What Is Niacinamide?

Niacinamide is a water-soluble form of Vitamin B3 and an essential nutrient that supports many cellular processes; it helps the healthy functioning of fats and sugars in the body and maintains healthy cells, helping reduce acne, improve joint flexibility, and treat hyperpigmentation. As it is not stored in the body, Niacinamide needs to be replenished regularly through your diet – it’s found in foods including meat, fish, milk, eggs, green vegetables, and cereals. It can also be applied topically to help prevent and reduce skin concerns including enlarged pores, fine lines and wrinkles, uneven texture and discoloration and acne.

How Can I Incorporate Niacinamide Into My Skincare Routine?

Taking Niacinamide orally can be healthy for your skin, but generally people will meet their recommended daily intake of B3 without needing to take a supplement so it’s worth considering a topical treatment for more targeted support.

Using a serum containing Niacinamide, like Dr. Barbara Sturm’s THE BETTER B NIACINAMIDE SERUM, after cleansing and before your moisturizer is the easiest and most functional way of including it into your daily routine. While a cream can be used to nourish the skin with precious lipids, serums are usually formulated with concentrated amounts of active ingredients which are specially encapsulated to deliver them directly to deeper skin layers.
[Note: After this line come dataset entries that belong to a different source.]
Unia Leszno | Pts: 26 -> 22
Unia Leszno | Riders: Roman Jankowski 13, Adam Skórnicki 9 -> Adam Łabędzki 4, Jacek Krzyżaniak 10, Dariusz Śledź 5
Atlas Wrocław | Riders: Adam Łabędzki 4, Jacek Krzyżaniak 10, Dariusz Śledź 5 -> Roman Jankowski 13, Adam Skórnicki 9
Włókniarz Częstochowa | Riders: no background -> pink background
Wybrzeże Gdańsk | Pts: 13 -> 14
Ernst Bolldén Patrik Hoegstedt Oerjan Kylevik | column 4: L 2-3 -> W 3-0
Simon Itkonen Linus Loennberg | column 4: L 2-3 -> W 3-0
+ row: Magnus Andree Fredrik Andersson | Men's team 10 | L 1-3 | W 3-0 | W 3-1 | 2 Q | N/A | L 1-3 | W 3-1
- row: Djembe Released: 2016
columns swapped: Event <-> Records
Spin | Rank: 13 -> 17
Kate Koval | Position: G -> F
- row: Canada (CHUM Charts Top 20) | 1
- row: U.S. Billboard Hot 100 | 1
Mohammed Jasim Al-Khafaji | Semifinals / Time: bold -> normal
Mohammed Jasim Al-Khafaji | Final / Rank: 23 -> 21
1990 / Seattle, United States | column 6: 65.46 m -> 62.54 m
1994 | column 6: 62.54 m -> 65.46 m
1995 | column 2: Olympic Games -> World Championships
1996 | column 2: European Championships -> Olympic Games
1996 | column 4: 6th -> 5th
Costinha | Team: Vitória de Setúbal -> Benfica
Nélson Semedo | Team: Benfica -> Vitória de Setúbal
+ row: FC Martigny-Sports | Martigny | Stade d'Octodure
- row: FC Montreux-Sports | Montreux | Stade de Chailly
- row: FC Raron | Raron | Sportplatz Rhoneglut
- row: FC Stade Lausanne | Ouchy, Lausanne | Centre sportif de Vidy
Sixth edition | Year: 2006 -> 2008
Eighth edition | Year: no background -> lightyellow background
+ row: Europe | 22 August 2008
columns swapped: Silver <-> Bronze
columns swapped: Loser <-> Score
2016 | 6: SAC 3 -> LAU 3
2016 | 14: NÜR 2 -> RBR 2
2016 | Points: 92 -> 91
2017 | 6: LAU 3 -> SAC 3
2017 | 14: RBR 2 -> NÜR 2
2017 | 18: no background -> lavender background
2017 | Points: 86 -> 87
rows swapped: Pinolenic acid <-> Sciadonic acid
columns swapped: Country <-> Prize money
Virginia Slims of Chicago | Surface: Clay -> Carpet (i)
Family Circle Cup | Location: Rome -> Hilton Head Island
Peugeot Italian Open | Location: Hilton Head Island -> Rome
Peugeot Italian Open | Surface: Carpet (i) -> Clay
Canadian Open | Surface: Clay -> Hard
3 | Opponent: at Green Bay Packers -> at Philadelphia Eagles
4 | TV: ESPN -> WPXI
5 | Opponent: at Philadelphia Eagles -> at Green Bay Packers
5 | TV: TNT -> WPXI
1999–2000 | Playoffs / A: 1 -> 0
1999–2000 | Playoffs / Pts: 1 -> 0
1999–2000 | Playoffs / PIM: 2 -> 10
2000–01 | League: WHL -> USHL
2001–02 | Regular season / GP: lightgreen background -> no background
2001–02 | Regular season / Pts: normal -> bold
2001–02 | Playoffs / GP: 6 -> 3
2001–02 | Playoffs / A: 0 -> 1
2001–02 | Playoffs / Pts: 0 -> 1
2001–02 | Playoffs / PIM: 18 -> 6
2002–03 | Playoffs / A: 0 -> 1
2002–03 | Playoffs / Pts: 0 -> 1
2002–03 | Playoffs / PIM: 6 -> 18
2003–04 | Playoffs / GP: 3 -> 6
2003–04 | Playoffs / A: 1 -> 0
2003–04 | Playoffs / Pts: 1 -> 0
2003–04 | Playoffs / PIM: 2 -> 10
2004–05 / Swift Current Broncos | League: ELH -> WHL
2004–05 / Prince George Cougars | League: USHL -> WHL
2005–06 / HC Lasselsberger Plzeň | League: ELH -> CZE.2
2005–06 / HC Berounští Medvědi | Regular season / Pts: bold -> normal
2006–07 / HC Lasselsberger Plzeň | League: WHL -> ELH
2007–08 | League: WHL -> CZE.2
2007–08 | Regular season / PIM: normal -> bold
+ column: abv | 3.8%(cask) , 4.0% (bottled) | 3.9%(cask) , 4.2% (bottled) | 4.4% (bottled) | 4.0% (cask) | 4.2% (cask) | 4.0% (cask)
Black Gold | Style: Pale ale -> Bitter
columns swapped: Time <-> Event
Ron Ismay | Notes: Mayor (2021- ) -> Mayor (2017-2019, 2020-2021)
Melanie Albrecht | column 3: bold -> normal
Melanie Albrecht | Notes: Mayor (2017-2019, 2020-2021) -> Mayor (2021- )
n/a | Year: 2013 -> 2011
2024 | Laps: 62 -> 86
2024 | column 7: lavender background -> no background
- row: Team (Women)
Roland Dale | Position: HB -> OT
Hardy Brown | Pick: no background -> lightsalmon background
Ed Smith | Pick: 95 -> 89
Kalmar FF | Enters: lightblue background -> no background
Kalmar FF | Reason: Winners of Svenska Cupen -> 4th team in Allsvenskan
For optimal results, incorporate your Niacinamide serum into your day and night time routine, applying evenly to the face, neck and décolleté, in gentle tapping motions. 

Cleanser, The Good C Vitamin C Serum, Face Cream Light, The Better B Niacinamide Serum

What Are the Main Skin Benefits of Niacinamide?

Topical Vitamin B3 has multiple benefits and powerful anti-inflammatory properties; it not only helps to control excess oil on the skin, helping to visibly refine and reduce the look of enlarged pores, but also helps smooth the appearance of fine lines and wrinkles, improves uneven skin tone, restores radiance, strengthens the natural skin barrier, and renews the skin’s surface, reducing the effects of environmental damage. In addition, Vitamin B3 also prevents moisture loss and thus drying out of the skin (it’s a common myth that oily skin needs to be ‘dried out’) as it helps to support the natural production of skin-strengthening ceramides. 

Can Too Much Topical Niacinamide Be Harmful?

A too high concentration of topical Niacinamide with significant amounts of residual Nicotinic Acid can have a negative effect and lead to irritation, sensitivity, and redness. Topical Niacinamide should not be applied at a concentration higher than 5%.